DÉCHÉANCE
Mon royaume perdu.
J’avais autrefois un royaume tellement grand qu’il faisait le tour presque complet de la Terre.
Il me gênait. Je voulus le réduire.
J’y parvins.
Maintenant ce n’est plus qu’un lopin de terre, un tout petit lopin sur une tête d’aiguille.
Quand je l’aperçois, je me gratte avec.
Et c’était autrefois un agglomérat de formidables pays, un Royaume superbe.
L’affront.
Autrefois je pondis un œuf d’où sortit la Chine (et le Tibet aussi, mais plus tard). C’est assez dire que je pondais gros.
Mais maintenant, quand une fourmi rencontre un œuf à moi, elle le range aussitôt parmi les siens.

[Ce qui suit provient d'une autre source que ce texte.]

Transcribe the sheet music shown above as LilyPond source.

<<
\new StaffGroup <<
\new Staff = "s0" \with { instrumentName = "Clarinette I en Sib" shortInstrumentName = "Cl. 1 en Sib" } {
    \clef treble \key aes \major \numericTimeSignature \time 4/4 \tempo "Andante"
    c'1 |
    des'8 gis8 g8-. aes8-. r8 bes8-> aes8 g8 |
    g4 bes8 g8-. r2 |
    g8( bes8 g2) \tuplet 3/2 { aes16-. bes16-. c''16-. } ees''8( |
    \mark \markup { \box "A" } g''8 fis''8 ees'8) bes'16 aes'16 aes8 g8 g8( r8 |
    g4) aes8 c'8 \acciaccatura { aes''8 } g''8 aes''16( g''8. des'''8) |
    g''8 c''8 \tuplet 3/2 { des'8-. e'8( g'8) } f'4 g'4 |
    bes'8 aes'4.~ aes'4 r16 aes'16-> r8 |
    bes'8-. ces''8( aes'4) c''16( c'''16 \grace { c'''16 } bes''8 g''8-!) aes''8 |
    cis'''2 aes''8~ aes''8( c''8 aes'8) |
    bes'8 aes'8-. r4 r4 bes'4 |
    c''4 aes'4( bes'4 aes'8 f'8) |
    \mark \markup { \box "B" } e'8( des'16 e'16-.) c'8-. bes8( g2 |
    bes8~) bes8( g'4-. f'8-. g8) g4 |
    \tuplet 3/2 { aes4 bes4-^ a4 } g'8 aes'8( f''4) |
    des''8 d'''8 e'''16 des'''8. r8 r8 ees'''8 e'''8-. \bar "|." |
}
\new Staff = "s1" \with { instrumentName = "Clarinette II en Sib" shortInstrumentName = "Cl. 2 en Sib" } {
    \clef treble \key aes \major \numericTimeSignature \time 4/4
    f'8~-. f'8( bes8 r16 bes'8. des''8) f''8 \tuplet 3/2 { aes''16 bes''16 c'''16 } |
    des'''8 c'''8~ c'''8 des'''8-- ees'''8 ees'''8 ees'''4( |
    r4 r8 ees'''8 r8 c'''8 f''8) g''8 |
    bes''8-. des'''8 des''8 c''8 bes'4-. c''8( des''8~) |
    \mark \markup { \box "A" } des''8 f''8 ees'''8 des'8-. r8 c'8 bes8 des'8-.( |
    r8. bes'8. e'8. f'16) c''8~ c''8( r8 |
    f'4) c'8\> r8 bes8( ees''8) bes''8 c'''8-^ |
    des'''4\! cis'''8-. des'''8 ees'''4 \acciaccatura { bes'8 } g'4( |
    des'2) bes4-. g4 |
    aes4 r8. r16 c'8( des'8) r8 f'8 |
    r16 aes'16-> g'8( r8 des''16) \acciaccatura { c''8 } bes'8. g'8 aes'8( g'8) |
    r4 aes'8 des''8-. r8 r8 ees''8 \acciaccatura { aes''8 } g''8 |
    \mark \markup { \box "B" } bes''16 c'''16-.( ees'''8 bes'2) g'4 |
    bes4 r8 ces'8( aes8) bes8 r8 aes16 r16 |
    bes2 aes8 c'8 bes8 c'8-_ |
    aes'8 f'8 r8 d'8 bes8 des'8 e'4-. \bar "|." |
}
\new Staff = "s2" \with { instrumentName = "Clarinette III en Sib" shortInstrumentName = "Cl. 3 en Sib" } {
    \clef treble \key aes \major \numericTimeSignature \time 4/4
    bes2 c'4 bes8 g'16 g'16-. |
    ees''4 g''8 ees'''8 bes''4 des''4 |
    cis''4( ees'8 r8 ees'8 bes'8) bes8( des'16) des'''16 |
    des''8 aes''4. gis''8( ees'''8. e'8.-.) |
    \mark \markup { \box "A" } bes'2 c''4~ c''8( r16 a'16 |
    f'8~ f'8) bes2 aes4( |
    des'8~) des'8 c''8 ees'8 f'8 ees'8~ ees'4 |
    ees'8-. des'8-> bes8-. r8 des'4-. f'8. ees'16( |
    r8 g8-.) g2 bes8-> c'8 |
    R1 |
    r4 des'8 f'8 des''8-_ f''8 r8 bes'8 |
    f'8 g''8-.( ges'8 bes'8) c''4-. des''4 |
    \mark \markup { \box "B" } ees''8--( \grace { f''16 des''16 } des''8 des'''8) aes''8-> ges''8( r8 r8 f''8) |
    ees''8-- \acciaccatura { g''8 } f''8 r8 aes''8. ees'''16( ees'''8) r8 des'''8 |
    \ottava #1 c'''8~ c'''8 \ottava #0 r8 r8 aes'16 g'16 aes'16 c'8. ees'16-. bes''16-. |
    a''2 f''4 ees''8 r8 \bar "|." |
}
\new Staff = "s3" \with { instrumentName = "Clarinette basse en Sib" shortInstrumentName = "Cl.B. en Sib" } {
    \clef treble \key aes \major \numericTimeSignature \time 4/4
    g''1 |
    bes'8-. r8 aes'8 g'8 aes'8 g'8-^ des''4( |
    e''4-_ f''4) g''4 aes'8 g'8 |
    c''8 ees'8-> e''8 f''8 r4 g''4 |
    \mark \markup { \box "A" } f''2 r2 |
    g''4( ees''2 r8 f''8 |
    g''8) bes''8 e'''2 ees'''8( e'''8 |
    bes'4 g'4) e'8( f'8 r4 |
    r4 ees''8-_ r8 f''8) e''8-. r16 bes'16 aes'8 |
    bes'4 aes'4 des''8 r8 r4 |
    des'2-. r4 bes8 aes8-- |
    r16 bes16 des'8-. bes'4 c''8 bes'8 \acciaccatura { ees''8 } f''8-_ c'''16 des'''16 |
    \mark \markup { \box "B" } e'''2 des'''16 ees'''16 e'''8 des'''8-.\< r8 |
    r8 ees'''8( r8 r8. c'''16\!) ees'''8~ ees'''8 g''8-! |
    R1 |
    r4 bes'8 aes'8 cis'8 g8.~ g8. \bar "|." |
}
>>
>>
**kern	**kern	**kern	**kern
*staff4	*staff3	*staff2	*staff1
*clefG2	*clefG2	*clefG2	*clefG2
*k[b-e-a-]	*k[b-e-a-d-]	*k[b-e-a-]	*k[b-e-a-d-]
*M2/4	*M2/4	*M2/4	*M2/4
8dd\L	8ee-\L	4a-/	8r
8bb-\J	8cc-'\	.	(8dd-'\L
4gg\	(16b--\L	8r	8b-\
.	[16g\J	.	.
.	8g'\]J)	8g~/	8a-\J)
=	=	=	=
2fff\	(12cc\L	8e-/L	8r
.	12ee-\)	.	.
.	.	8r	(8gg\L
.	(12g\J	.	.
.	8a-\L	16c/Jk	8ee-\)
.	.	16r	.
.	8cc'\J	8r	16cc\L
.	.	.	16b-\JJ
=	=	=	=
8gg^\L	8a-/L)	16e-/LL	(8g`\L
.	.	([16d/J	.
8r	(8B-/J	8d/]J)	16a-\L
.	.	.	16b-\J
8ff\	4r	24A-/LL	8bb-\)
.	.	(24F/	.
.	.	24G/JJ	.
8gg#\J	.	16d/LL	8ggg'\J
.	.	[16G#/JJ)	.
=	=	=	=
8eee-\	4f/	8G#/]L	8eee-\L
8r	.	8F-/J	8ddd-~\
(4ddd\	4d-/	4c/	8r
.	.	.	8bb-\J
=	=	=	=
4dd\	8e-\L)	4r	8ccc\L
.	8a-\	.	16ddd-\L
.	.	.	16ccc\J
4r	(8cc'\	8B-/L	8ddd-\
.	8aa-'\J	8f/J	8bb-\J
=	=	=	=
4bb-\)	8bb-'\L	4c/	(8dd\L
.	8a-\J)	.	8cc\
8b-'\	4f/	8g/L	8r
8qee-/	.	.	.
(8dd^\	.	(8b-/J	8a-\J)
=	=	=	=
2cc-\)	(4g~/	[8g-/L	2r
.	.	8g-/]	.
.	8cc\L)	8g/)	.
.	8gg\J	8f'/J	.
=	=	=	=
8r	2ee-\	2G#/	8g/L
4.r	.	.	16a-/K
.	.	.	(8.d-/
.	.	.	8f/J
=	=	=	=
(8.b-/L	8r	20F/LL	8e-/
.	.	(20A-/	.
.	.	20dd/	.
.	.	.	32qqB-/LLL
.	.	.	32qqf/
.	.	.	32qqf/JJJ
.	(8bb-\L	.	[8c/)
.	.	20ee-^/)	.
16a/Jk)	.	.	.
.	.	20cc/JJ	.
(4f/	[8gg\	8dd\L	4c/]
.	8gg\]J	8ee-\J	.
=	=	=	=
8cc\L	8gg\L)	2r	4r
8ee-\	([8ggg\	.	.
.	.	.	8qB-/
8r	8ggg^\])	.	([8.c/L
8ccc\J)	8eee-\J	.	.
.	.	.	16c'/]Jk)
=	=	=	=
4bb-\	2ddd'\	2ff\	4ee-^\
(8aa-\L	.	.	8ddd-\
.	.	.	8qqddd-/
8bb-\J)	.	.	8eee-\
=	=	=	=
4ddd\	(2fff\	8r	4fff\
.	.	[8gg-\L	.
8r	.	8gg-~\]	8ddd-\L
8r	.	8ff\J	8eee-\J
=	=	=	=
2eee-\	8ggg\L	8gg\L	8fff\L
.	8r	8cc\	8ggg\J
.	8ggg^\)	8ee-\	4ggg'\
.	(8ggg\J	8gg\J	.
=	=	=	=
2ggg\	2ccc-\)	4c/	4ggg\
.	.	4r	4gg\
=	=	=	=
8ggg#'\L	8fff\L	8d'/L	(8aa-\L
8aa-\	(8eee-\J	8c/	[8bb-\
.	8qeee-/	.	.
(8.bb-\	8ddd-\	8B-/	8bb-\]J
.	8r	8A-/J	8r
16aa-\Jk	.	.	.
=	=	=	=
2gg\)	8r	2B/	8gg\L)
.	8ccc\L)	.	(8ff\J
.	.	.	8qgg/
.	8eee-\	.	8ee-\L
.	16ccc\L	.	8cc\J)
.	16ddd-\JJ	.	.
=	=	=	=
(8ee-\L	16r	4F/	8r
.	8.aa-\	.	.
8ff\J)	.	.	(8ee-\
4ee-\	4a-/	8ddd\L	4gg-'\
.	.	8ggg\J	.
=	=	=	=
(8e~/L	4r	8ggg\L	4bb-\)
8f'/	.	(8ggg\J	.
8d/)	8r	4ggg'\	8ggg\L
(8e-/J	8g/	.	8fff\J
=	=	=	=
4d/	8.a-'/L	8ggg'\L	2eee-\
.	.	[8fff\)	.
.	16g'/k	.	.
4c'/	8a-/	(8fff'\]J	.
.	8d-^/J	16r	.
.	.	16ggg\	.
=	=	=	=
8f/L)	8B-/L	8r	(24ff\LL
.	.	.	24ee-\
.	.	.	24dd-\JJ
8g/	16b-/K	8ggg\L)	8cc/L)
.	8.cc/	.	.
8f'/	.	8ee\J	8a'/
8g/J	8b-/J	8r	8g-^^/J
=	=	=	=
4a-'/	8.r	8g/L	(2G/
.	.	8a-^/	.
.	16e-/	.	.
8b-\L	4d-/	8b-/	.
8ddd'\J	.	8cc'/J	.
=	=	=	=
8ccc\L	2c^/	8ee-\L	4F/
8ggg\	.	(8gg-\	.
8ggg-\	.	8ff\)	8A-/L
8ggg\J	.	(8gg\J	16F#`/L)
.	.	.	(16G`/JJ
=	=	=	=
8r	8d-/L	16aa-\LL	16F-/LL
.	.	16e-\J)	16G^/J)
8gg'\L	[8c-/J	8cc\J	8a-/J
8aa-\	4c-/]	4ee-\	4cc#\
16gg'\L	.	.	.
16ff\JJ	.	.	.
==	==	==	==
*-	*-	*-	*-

De bonne foi, elle les confond ensemble.
Et moi j’assiste à ce spectacle la rage au cœur.
Car comment lui expliquer le cas, sans étaler toute ma honte, et même ainsi ?…
« Au lieu de venir chicaner une pauvre fourmi », dirait-elle, mortifiée…
Naturellement ! Et j’avale l’affront en silence.
Le caveau.
Je possède un caveau.
Un caveau, c’est sa forme, un hangar pour dirigeables, c’est sa taille.
Là sont mes lingots, mes joyaux, mes obus.
Il a balcon sur un puits, creusé jusqu’on ne sait où.
Tout cela était autrefois une richesse inépuisable.
Or hier, ayant fait sortir la moitié des explosifs, les ayant fait sauter à peu de distance, je n’entendis même pas le bruit, couvert qu’il était par celui d’un grillon qui, posé sur un brin d’herbe, agitait ses élytres.
Avec les lingots, je voulus payer royalement les ouvriers ; le partage fait, chacun ne trouva qu’un peu de poussière dans le creux de sa main.
Et c’étaient autrefois des rangs de richesses inépuisables.